For starters, there’s the amount of time Americans are spending behind the wheel. Since 1970, says Silva, the U.S. population has increased by 31 percent; during that same period, however, the number of vehicle miles traveled per year has jumped 127 percent.
With cars, trucks and buses contributing 30 percent of the total ozone-forming nitrogen oxide emissions, it would seem that cutting back on auto pollution would be a priority among lawmakers. But that hasn’t been the case.
This summer, while the state was experiencing some of its worst air quality this year, U.S. Rep. Joe Knollenberg, R-Bloomfield Hills, was leading the fight on Capitol Hill to keep fuel standards on new pickups, sport utility vehicles and minivans – some of which get as little as 12 miles per gallon – from being increased to a rate comparable with other autos.
At the time, a Knollenberg aide told the Associated Press that increasing fuel efficiency would "provide a competitive advantage to our foreign competitors, diminish vehicle safety and lead to more highway fatalities."
The fuel-standards freeze, which is supported by automakers, was part of a House transportation spending bill that passed by a vote of 429-3. Over in the Senate, a group of 31 senators signed a letter to President Bill Clinton urging him to support efforts to raise fuel-efficiency standards. To head off any such efforts, Michigan Sen. Carl Levin, a Democrat, authored a letter of his own. It was signed by 37 senators supporting the freeze.
It is familiar territory for Knollenberg, whose office did not return calls from the Metro Times.
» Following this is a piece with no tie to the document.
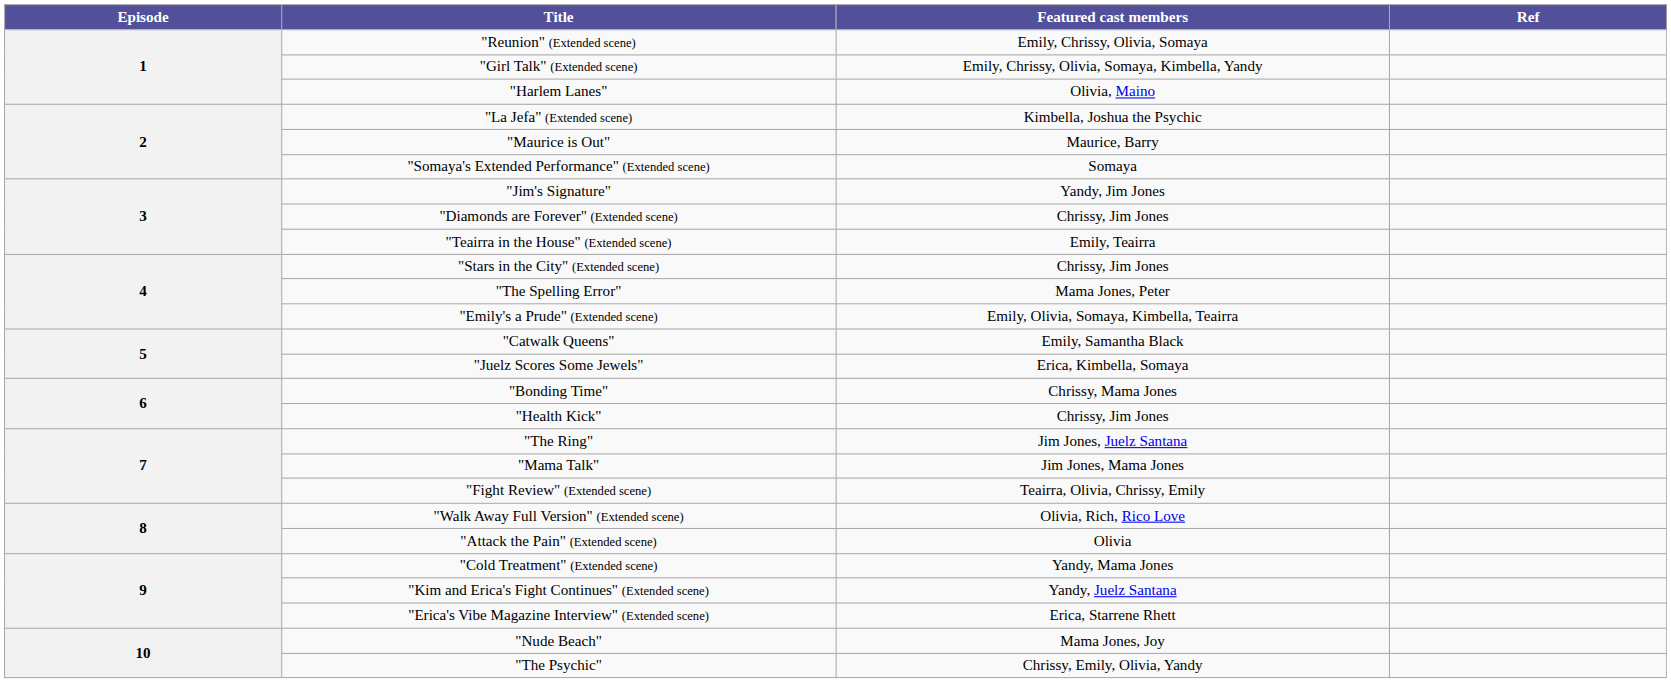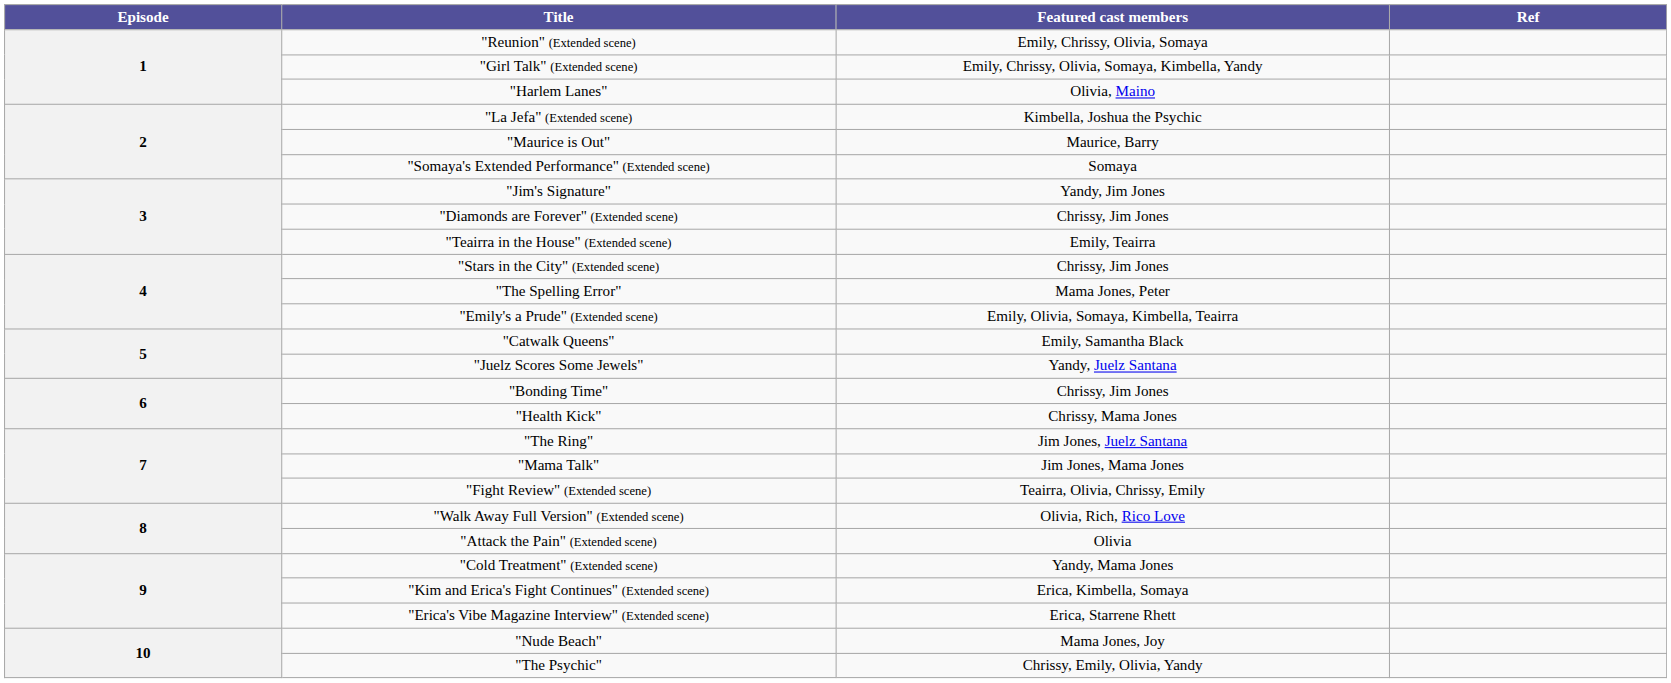"Juelz Scores Some Jewels" | Featured cast members: Erica, Kimbella, Somaya -> Yandy, Juelz Santana
"Bonding Time" | Featured cast members: Chrissy, Mama Jones -> Chrissy, Jim Jones
"Health Kick" | Featured cast members: Chrissy, Jim Jones -> Chrissy, Mama Jones
"Kim and Erica's Fight Continues" (Extended scene) | Featured cast members: Yandy, Juelz Santana -> Erica, Kimbella, Somaya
Last year he succeeded in inserting language into EPA funding legislation that critics said would effectively prohibit the agency from using its funds to support activities connected with the Kyoto Protocol on Climate Change, the Clinton-supported treaty that attempts to reduce the burning of fossil fuels to combat global warming.
Knollenberg defended his opposition in a commentary he wrote for the publication The Hill, declaring, "Democrat and Republican lawmakers, unions and corporations, farmers and small businessmen all know that the Kyoto treaty would cause energy prices to soar, productivity to decline and American jobs to flow overseas."
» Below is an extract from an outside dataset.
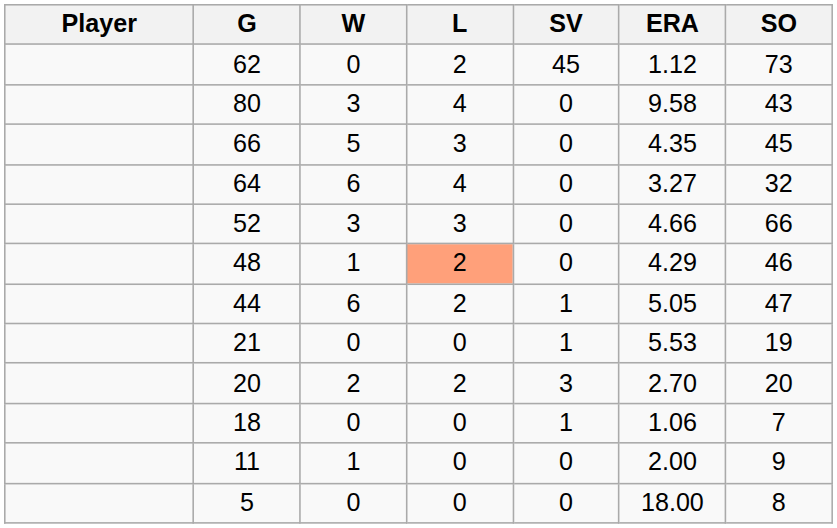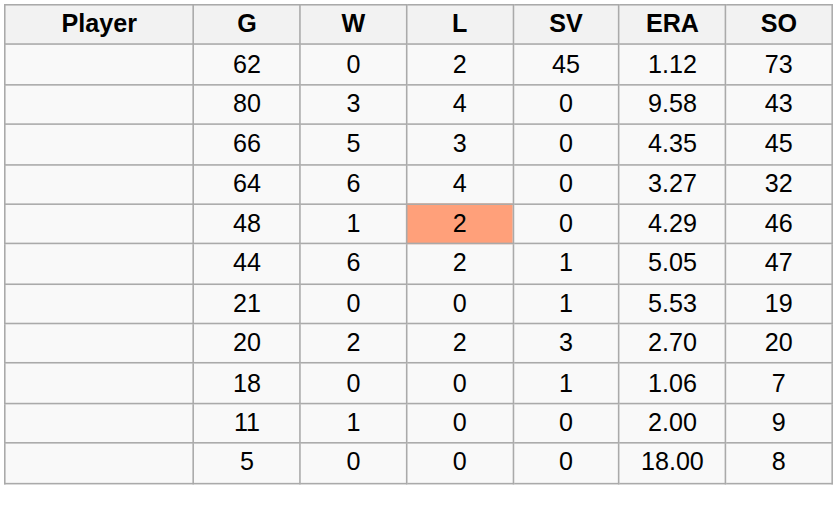- row: 52 | 3 | 3 | 0 | 4.66 | 66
In another legislative move taken this summer, Knollenberg attempted to attach what critics called a "dirty air rider" to an EPA spending bill as a way to limit the agency’s ability to curtail "cross-boundary" pollution between states by forcing electric utilities to decrease emissions.
The Michigan attorney general, acting on orders from Gov. John Engler, meanwhile, filed a lawsuit last year to prevent the EPA from implementing that same program. The suit, which is still tied up in federal court, enjoyed bipartisan support from Michigan state legislators.
The MEC’s Wright recalls a Michigan House vote in committee earlier this year to endorse a resolution supporting Engler’s position on the matter. "There was only one vote on the environmental side," laments Wright. "It is like they are actively working against anything that addresses air pollution needs."
In other words, forget about science, this is the politics of pollution and the money behind it.